With the PCC's help, FASB also is considering expanding the GAAP exception to VIE guidance. Under a current proposal, a private company would not have to apply VIE consolidation guidance to legal entities under common control, including common-control leasing arrangements, if both the parent and the legal entity being evaluated for consolidation are not public business entities.
A private company would provide the accounting policy election to all current and future legal entities under common control that meet the criteria for applying the alternative.
"I'm really excited about the possibility that VIEs are going to be able to be scoped out for private companies that meet the qualifications to be scoped out," Wright said. "That has been a struggle since day one. It's going to be really, really good when that becomes a final standard."
Passing the torch
This year will mark a transition for the PCC, as the terms of the last original members of the council are set to expire at the end of December.
Four members—Jeremy Dillard, Michael Minnis, Dev Strischek, and Frank Tarallo—will begin new three-year terms. Golden saw evidence that the process is working in the enthusiasm around recruitment for new council members as Steve Brown, Jeff Bryan, and Larry Weinstock exit the PCC.
"The level of interest in the private company community for being on the PCC was the highest it has [ever been] in this interview cycle," Golden said. "I think those out there are seeing the benefit that it provides, and they want to be part of it."
In the current environment, Golden said, FASB is taking into account the needs of all its stakeholders—public companies, private companies, not-for-profits, and employee benefit plans. The board is seeking comments on its future agenda, with topics such as liabilities and equity, performance reporting, intangibles, and pensions and other post-employee benefits among the top candidates for standard-setting work.
During his speech in Atlanta, Golden acknowledged that some preparers who are busy implementing the new revenue recognition and leases standards probably wish FASB would take a vacation. But he reassured the audience that the standards the board is considering for its agenda would take a significant number of years to complete.

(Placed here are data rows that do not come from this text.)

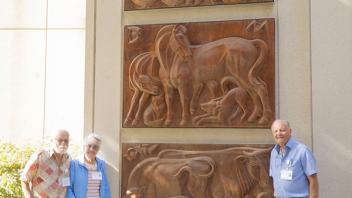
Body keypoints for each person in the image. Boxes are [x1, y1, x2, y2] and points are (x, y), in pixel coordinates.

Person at [269, 119, 319, 198]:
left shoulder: (302, 151)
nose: (278, 133)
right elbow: (275, 180)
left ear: (290, 131)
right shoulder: (273, 153)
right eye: (275, 131)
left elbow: (313, 180)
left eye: (282, 130)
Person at [21, 129, 71, 198]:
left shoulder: (68, 159)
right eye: (59, 140)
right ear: (52, 140)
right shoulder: (40, 156)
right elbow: (24, 180)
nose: (63, 143)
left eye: (66, 140)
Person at [66, 133, 110, 198]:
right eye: (89, 146)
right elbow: (68, 188)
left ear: (98, 149)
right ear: (84, 146)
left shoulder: (101, 164)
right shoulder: (74, 164)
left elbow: (105, 187)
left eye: (95, 147)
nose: (92, 149)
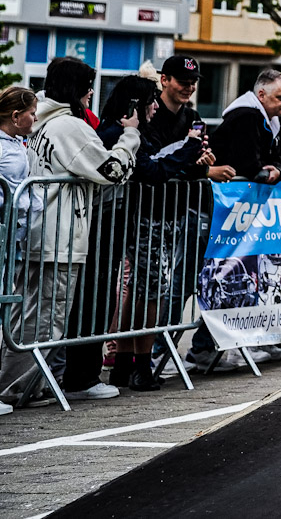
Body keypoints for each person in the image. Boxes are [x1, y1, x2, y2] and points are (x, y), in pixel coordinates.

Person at [60, 73, 213, 394]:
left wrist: (193, 159)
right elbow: (152, 171)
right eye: (150, 102)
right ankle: (104, 372)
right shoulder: (118, 132)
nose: (155, 107)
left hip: (121, 222)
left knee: (119, 294)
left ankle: (118, 366)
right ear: (135, 105)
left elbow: (162, 163)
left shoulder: (137, 130)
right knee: (125, 294)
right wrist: (189, 147)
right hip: (111, 222)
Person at [0, 57, 138, 408]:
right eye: (88, 86)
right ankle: (12, 389)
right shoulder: (69, 126)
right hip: (58, 238)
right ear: (77, 89)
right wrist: (130, 137)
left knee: (26, 317)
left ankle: (24, 386)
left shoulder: (39, 123)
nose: (91, 93)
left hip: (36, 232)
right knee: (46, 320)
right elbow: (111, 170)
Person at [0, 87, 37, 418]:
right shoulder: (3, 147)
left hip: (13, 238)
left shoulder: (17, 144)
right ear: (15, 116)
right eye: (31, 114)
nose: (35, 119)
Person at [213, 69, 281, 182]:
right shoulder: (247, 117)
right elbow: (249, 164)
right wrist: (275, 170)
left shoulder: (269, 120)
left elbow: (275, 159)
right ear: (261, 95)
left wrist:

Meanwhile, FASB's work with the PCC on topics such as hedge accounting and expanding the VIE exception for private companies is designed to make financial reporting easier for preparers without compromising the quality of information provided to financial statement users. And as FASB works on its agenda, private company issues will continue to be considered.
"The FASB has really been open to having dialogue all along the way from a standard-setting perspective," Wright said. "… It's been an inclusive process. In the past, we were trying to insert ourselves. And now we don't have to do that very often. There's been a lot of outreach from the FASB's perspective to want to include us."